B11I-04:
GLEON: An Example of Next Generation Network Biogeoscience

Monday, 15 December 2014: 8:45 AM
Kathleen C Weathers, Cary Institute of Ecosystem St, Millbrook, NY, United States and Paul C Hanson, University of Wisconsin, Madison, WI, United States
Abstract:
When we think of sensor networks, we often focus on hardware development and deployments and the resulting data and synthesis. Yet, for networks that cross institutional boundaries, such as distributed federations of observatories, people are the critical network resource. They establish the linkages and enable access to and interpretation of the data. In the Global Lake Ecological Observatory Network (GLEON), we found that careful integration of three networks --people, hardware, and data--was essential to providing an effective research environment. Accomplishing this integration is not trivial and requires a shared vision among members, explicit attention to the emerging tenets of the science of team science, and training of scientists at all career stages. In GLEON these efforts have resulted in scientific inferences covering new scales, crossing broad ecosystem gradients, and capturing important environmental events. Network-level capital has been increased by the deployment of instrumented buoys, the creation of new data sets and publicly available models, and new ways to synthesize and analyze high frequency data. The formation of international teams of scientists is essential to these goals. Our approach unites a diverse membership in GLEON-style team science, with emphasis on training and engagement of graduate students while creating knowledge.

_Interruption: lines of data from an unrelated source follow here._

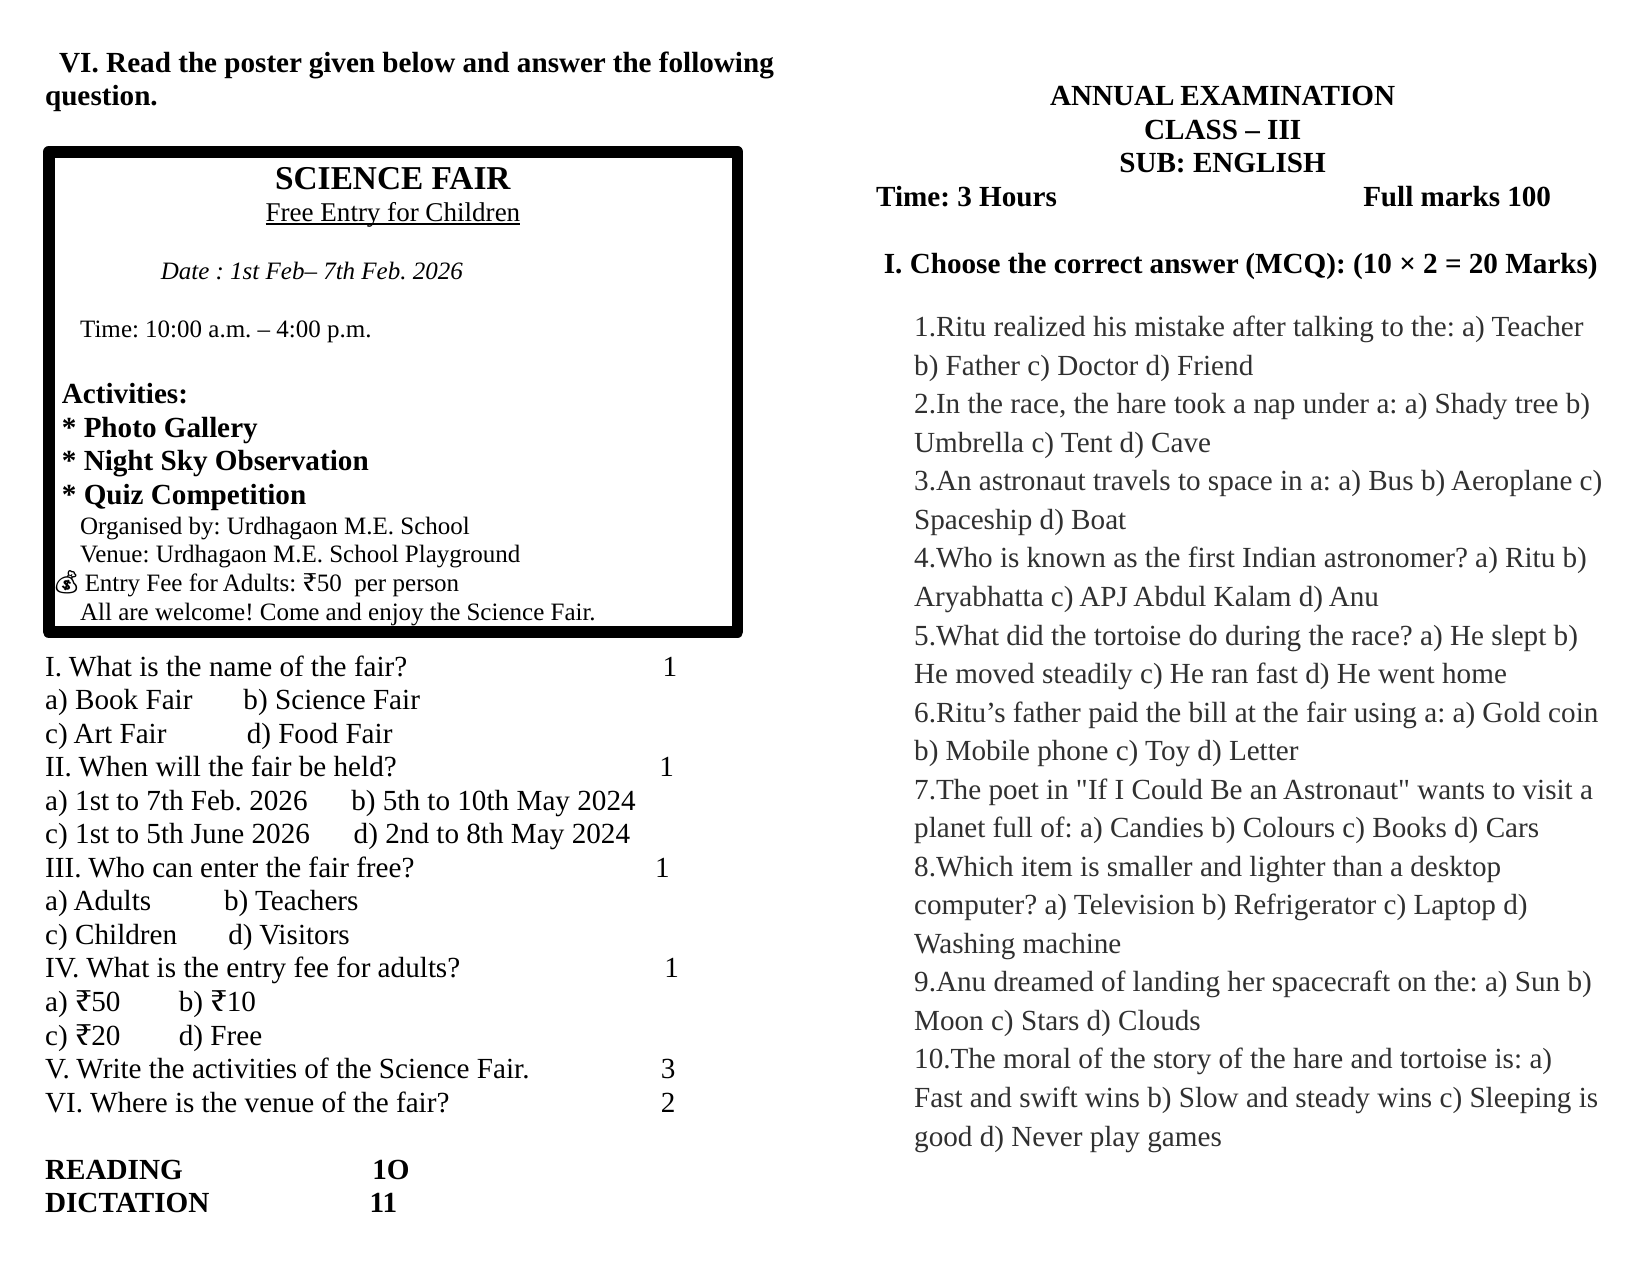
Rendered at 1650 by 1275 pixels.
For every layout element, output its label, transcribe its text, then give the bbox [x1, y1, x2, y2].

list The moral of the story of the hare and tortoise is: a) Fast and swift wins b) Slow and steady wins c) Sleeping is good d) Never play games [840, 1042, 1605, 1152]
list Anu dreamed of landing her spacecraft on the: a) Sun b) Moon c) Stars d) Clouds [840, 964, 1605, 1037]
text SUB: ENGLISH [840, 146, 1605, 179]
text I. Choose the correct answer (MCQ): (10 × 2 = 20 Marks) [840, 246, 1605, 280]
list The poet in "If I Could Be an Astronaut" wants to visit a planet full of: a) Candies b) Colours c) Books d) Cars [840, 772, 1605, 844]
text Time: 3 Hours Full marks 100 [840, 179, 1605, 213]
text CLASS – III [840, 112, 1605, 146]
text VI. Read the poster given below and answer the following question. [45, 45, 810, 112]
list What did the tortoise do during the race? a) He slept b) He moved steadily c) He ran fast d) He went home [840, 618, 1605, 690]
text READING 1O [45, 1152, 810, 1185]
text V. Write the activities of the Science Fair. 3 VI. Where is the venue of the fair? 2 [45, 1051, 810, 1118]
list Ritu realized his mistake after talking to the: a) Teacher b) Father c) Doctor d) Friend [840, 309, 1605, 381]
text I. What is the name of the fair? 1 a) Book Fair b) Science Fair c) Art Fair d) Food Fair II. When will the fair be held? 1 a) 1st to 7th Feb. 2026 b) 5th to 10th May 2024 c) 1st to 5th June 2026 d) 2nd to 8th May 2024 III. Who can enter the fair free? 1 a) Adults b) Teachers c) Children d) Visitors IV. What is the entry fee for adults? 1 a) ₹50 b) ₹10 c) ₹20 d) Free [45, 649, 810, 1051]
list An astronaut travels to space in a: a) Bus b) Aeroplane c) Spaceship d) Boat [840, 463, 1605, 536]
list Which item is smaller and lighter than a desktop computer? a) Television b) Refrigerator c) Laptop d) Washing machine [840, 849, 1605, 959]
text DICTATION 11 [45, 1185, 810, 1219]
list Who is known as the first Indian astronomer? a) Ritu b) Aryabhatta c) APJ Abdul Kalam d) Anu [840, 541, 1605, 613]
list In the race, the hare took a nap under a: a) Shady tree b) Umbrella c) Tent d) Cave [840, 386, 1605, 458]
list Ritu’s father paid the bill at the fair using a: a) Gold coin b) Mobile phone c) Toy d) Letter [840, 695, 1605, 767]
text ANNUAL EXAMINATION [840, 78, 1605, 112]
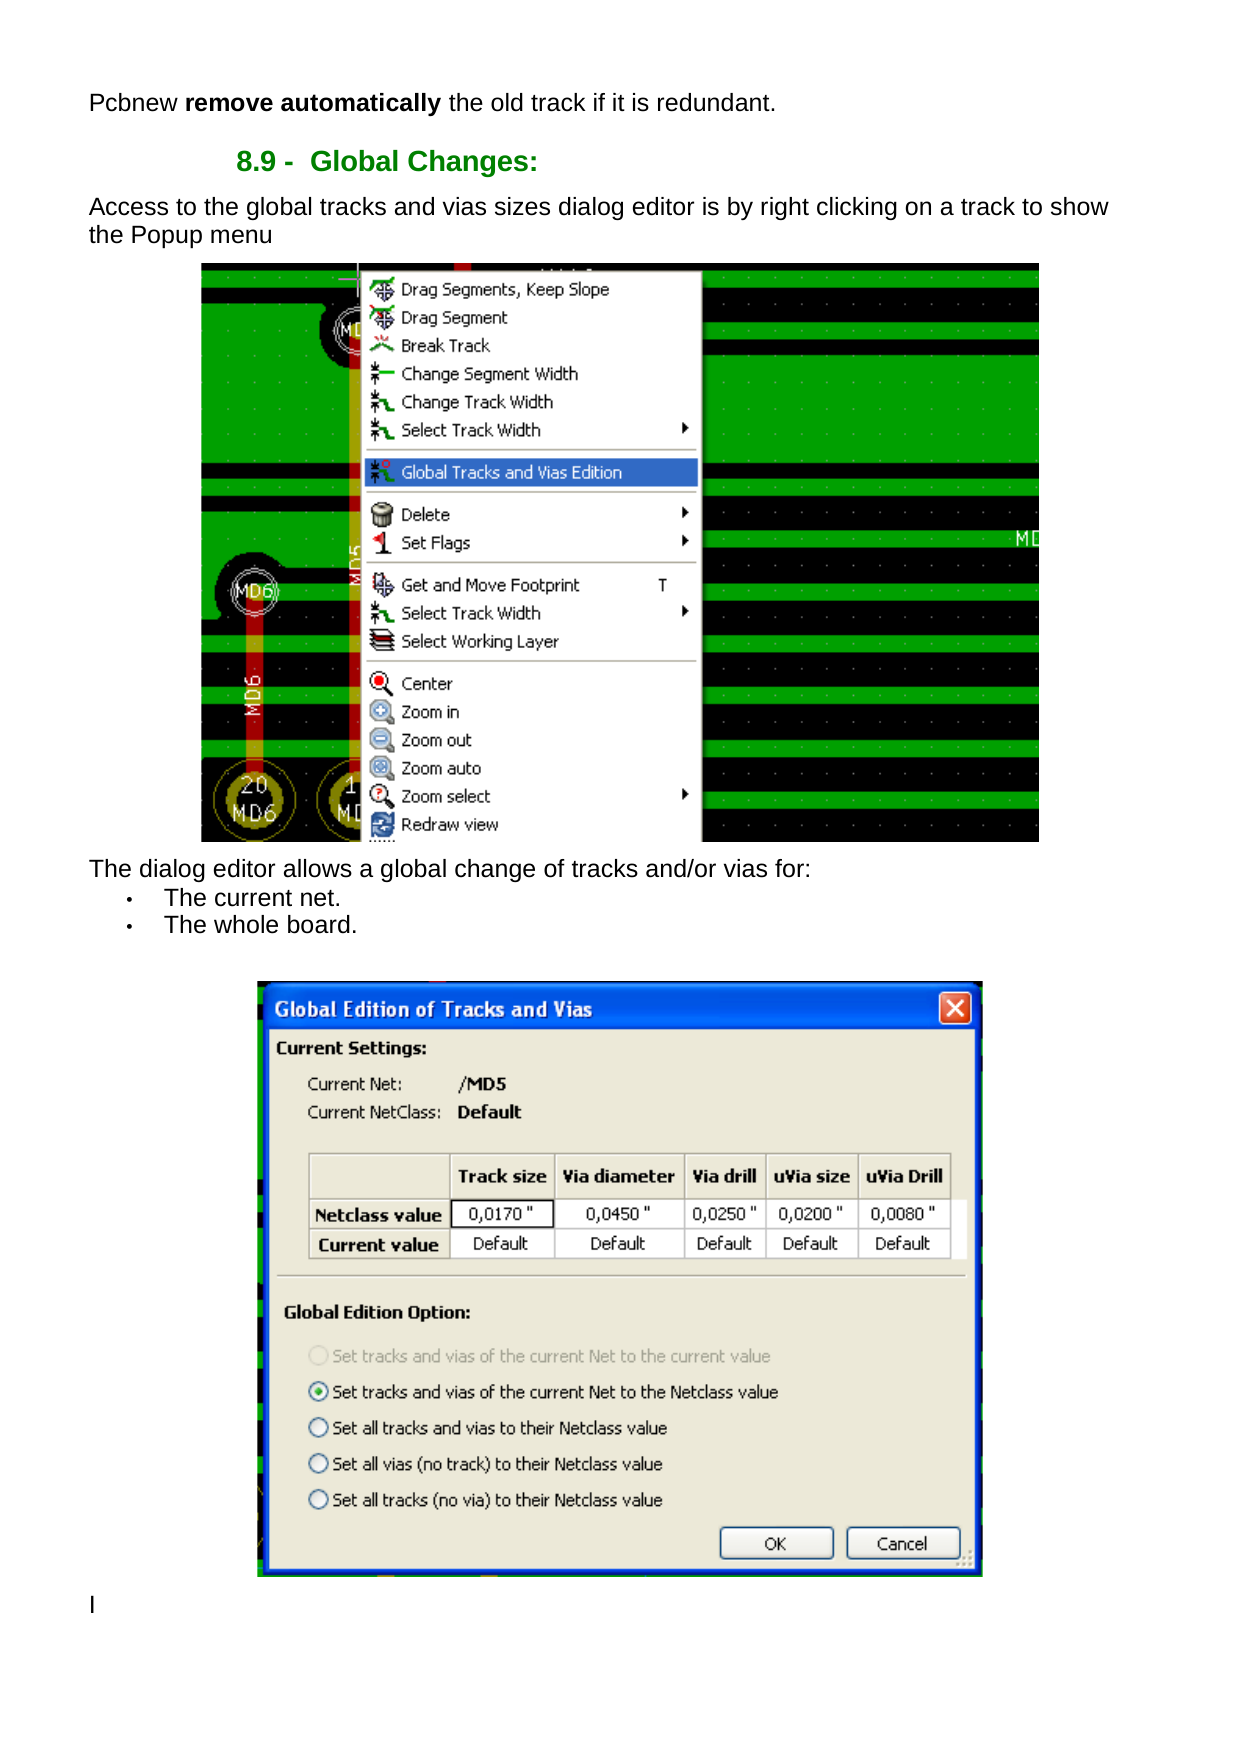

Examples of the bottom-up scientific output from GLEON include creating and confronting models using high frequency data from sensor networks; interpreting output from biological sensors (e.g., algal pigment sensors) as predictors for water quality indices such as water clarity; and understanding the relationship between occasional, highly noxious algal blooms and fluorometric measurements of pigments from sensor networks. Numerical simulation models are not adequate for predicting highly skewed distributions of phytoplankton in eutrophic lakes, suggesting that our fundamental understanding of phytoplankton population dynamics needs modification as do our models, both of which can be improved with the use of high frequency data.